As all recent Chromebooks, the boot process for coral boards is based on Coreboot and Depthcharge.

In order to make Chromebooks usable in a LAVA lab, Depthcharge needs to be modified to include some additional features such as TFTP support, the ability to pass a ramdisk parameter to x86_64 kernels and enabling the command line interface. We keep these changes for every Chromebook board in this repo, each branch adds the appropriate changes to a particular board starting on a specific base version.

Chrome OS firmwares contain some binary blobs that we can’t build from scratch, so a way to generate a firmware with a modified version of Depthcharge is to take a release firmware binary from Google and replacing the payload with a custom modified Depthcharge binary built from the branch above. More info in the documentation of the firmware-tools repo.
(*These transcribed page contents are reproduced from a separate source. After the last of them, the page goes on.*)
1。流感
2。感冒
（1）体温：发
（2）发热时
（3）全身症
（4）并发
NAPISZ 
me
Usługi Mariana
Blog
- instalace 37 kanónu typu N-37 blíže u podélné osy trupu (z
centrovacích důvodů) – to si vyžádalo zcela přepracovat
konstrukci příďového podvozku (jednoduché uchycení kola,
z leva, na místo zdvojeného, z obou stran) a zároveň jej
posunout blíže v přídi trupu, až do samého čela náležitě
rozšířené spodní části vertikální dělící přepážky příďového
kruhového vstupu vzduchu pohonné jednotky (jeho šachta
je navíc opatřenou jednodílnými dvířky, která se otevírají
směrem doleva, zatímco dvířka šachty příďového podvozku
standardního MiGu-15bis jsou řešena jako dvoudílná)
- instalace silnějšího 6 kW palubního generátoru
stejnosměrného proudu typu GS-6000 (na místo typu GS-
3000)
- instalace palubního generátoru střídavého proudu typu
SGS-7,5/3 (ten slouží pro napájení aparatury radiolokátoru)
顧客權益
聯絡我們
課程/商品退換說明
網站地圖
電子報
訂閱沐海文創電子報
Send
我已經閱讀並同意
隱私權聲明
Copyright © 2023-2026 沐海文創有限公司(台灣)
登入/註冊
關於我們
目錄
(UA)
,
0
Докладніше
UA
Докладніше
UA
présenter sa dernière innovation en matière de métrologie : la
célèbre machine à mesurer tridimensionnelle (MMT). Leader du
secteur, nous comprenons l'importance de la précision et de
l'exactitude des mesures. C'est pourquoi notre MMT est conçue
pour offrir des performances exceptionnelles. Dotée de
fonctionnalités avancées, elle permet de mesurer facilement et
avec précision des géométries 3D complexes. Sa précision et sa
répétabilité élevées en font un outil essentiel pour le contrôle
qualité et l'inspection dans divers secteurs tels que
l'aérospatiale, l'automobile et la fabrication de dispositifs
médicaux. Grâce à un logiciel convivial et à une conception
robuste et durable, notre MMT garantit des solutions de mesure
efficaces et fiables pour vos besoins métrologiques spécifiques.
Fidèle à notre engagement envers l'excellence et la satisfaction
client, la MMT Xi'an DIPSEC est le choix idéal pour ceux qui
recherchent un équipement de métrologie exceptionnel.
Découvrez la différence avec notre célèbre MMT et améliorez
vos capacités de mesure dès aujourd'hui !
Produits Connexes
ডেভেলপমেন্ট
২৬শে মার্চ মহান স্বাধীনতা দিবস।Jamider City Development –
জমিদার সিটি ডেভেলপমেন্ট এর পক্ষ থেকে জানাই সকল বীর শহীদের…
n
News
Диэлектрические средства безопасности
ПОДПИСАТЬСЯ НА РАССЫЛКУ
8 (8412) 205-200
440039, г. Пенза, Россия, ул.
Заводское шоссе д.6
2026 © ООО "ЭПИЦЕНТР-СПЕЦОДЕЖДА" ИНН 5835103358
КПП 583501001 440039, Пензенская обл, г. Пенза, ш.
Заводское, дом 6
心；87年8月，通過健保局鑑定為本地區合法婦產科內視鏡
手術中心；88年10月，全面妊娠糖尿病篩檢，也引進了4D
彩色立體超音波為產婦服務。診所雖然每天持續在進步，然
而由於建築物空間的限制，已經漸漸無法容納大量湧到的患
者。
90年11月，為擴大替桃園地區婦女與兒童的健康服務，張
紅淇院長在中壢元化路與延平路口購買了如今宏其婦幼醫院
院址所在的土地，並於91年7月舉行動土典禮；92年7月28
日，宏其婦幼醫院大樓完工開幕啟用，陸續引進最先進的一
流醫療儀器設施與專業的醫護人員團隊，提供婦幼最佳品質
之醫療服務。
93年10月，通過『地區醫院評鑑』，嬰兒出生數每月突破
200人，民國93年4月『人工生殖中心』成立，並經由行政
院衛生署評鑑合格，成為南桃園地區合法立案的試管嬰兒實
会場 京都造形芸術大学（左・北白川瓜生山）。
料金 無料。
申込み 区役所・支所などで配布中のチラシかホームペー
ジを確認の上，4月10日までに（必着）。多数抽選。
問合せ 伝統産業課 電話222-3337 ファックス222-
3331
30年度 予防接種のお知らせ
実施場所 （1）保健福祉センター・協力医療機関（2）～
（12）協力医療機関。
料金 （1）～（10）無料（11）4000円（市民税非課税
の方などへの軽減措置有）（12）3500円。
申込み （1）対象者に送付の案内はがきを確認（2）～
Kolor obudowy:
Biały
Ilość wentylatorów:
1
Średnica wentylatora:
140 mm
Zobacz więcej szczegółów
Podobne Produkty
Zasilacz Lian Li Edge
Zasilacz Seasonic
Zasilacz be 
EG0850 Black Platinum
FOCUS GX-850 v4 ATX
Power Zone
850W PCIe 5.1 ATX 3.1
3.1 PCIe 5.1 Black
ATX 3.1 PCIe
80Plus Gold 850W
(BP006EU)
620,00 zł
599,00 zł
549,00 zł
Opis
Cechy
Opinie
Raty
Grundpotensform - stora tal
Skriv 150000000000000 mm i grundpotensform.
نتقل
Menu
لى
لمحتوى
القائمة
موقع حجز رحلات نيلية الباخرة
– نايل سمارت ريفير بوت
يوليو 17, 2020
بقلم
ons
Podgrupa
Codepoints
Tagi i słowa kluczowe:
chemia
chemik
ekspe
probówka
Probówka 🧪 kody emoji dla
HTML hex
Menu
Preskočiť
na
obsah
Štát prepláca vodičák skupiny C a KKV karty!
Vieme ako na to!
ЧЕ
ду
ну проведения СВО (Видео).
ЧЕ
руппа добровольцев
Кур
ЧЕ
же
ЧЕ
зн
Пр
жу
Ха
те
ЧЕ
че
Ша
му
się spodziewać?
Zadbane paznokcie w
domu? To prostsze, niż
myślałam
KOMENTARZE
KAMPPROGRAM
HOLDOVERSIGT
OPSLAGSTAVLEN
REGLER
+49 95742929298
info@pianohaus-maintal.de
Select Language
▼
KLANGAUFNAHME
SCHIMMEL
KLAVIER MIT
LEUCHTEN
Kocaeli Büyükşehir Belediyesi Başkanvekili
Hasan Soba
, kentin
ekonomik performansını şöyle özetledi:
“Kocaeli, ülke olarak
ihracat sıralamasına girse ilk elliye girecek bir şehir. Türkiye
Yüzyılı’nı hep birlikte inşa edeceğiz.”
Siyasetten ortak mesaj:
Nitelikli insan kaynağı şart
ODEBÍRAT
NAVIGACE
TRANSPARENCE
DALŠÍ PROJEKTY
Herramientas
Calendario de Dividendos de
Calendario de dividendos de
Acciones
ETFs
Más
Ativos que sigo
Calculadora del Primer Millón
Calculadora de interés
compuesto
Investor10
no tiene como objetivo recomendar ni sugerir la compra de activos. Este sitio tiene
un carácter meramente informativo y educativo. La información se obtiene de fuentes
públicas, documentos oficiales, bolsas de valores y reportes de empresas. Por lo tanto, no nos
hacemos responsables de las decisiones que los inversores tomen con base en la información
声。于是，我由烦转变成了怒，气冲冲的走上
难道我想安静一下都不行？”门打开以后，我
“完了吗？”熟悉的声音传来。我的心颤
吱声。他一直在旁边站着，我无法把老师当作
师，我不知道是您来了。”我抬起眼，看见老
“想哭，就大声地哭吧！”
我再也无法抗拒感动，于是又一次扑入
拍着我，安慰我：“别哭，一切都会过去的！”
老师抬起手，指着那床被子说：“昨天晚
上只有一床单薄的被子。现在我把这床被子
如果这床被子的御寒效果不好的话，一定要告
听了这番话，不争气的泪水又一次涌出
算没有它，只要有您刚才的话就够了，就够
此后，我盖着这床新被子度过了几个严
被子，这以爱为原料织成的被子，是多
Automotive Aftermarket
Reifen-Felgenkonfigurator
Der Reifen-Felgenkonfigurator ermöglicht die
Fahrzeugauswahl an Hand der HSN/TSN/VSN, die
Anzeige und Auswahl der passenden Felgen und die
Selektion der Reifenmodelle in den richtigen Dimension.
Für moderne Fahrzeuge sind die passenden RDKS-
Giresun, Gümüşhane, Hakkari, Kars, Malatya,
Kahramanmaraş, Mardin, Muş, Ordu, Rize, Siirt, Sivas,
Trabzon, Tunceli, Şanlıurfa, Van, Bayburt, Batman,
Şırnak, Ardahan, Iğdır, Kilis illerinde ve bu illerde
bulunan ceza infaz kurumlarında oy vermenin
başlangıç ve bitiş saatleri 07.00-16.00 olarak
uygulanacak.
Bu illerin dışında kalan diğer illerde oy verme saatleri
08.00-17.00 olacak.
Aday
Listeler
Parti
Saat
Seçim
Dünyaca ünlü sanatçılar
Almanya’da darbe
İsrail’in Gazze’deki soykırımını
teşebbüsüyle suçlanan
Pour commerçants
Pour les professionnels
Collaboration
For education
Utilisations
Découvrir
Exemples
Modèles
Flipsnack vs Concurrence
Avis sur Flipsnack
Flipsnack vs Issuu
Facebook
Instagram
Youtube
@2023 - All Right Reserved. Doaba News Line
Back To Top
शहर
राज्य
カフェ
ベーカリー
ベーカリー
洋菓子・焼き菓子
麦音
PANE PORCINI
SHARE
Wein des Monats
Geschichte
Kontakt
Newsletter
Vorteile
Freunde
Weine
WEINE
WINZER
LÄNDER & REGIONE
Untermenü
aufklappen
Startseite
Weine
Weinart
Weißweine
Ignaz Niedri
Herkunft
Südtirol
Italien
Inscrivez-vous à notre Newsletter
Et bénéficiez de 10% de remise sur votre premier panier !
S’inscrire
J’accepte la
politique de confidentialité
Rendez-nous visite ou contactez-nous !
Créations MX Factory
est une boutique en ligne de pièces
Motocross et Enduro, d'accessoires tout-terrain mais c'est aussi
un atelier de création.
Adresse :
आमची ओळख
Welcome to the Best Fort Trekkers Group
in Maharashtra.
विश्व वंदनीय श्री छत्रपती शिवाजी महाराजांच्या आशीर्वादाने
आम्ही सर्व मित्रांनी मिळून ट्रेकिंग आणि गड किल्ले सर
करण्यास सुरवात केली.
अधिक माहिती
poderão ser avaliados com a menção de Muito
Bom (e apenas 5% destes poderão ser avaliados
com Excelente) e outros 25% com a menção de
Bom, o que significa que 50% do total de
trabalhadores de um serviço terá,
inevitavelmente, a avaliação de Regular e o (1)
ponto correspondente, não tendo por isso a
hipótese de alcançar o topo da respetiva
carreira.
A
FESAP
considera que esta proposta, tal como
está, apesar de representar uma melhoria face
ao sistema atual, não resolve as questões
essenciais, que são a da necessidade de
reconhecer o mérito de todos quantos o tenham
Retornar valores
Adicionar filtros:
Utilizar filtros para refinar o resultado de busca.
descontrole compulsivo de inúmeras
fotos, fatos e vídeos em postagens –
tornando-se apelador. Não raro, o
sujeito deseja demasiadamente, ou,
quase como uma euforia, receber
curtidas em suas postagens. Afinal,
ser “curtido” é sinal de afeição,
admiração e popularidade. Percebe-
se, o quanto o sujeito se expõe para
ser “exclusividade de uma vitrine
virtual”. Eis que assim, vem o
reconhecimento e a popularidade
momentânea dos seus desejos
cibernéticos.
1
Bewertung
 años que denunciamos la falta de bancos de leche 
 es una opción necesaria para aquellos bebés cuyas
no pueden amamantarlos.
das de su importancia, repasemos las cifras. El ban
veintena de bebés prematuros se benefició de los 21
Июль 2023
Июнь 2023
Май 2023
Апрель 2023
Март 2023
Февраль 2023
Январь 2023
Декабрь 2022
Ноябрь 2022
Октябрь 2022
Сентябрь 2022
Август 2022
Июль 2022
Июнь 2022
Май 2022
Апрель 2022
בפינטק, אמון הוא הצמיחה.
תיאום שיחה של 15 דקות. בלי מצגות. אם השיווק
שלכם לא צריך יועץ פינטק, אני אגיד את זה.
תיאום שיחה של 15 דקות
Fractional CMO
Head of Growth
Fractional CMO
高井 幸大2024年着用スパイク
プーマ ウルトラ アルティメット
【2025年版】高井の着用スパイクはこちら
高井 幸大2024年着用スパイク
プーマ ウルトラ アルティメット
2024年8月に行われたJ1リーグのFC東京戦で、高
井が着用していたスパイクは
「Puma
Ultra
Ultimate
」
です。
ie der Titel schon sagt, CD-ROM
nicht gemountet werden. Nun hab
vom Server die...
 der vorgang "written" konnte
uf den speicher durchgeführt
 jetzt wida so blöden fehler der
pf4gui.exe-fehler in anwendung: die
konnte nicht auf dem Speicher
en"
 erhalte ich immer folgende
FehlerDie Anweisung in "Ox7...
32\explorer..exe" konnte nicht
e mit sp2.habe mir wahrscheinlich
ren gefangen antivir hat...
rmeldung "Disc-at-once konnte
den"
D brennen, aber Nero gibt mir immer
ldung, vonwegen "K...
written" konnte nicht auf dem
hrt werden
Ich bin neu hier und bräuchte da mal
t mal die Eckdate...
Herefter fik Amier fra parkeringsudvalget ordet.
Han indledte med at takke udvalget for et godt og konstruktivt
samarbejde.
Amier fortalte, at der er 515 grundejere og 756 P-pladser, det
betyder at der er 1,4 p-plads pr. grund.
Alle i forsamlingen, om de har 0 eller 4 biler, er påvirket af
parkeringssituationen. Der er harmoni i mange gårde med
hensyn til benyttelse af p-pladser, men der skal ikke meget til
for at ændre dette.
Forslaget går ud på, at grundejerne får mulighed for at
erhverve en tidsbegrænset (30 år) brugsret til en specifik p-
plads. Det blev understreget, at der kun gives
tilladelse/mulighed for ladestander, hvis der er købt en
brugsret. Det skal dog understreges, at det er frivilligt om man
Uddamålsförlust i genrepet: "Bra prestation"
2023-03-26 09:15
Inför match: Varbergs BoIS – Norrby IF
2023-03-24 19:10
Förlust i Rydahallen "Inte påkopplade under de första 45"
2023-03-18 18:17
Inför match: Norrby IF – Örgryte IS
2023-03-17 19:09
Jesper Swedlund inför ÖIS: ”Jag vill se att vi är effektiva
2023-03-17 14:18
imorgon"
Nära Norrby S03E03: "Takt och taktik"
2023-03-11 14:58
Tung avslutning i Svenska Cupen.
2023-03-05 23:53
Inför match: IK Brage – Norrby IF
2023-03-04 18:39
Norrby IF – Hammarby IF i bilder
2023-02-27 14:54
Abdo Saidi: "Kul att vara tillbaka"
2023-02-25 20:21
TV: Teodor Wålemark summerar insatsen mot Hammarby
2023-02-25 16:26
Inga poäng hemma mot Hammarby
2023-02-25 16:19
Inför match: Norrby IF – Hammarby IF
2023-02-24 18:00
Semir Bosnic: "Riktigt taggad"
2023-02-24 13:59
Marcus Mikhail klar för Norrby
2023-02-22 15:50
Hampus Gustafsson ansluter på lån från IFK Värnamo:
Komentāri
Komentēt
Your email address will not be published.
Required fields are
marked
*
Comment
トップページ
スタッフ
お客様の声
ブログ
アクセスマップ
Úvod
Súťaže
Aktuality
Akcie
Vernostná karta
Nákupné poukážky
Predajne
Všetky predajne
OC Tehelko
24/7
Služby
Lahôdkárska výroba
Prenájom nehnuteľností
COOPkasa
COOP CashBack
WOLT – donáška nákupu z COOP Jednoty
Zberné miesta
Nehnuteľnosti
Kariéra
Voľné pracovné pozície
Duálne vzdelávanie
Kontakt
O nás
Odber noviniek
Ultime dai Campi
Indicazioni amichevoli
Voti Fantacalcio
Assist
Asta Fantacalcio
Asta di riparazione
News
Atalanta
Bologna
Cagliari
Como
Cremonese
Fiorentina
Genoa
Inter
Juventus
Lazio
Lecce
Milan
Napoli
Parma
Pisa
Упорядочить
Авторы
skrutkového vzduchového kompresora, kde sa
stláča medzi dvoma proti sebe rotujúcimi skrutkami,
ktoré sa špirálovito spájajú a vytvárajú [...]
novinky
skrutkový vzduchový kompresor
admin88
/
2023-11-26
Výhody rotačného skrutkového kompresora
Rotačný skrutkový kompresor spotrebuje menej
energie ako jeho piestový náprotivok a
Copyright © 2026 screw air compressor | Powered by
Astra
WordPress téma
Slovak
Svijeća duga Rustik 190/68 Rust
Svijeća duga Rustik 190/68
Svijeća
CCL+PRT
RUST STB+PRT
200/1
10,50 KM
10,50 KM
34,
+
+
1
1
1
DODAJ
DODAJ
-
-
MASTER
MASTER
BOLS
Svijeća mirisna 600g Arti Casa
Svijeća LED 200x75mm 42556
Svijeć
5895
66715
Chromebook bootup in a LAVA setup

Chromebooks used in a LAVA environment will boot a Linux kernel through TFTP. In order to do this, LAVA will access the Depthcharge CLI through a serial terminal and enter the appropriate commands there. Assuming the Chromebook has a network link to a DHCP and TFTP server, a Linux kernel can be booted like this:

(depthcharge): tftpboot dhcp bzImage args initrd.cpio.gz

The first line configures the network interface in Depthcharge using DHCP and the second one boots a Linux kernel. This assumes that the TFTP server is serving the kernel binary (bzImage), the initrd (initrd.cpio.gz) and a plain text file containing the kernel command line arguments (args), which will be board-specific.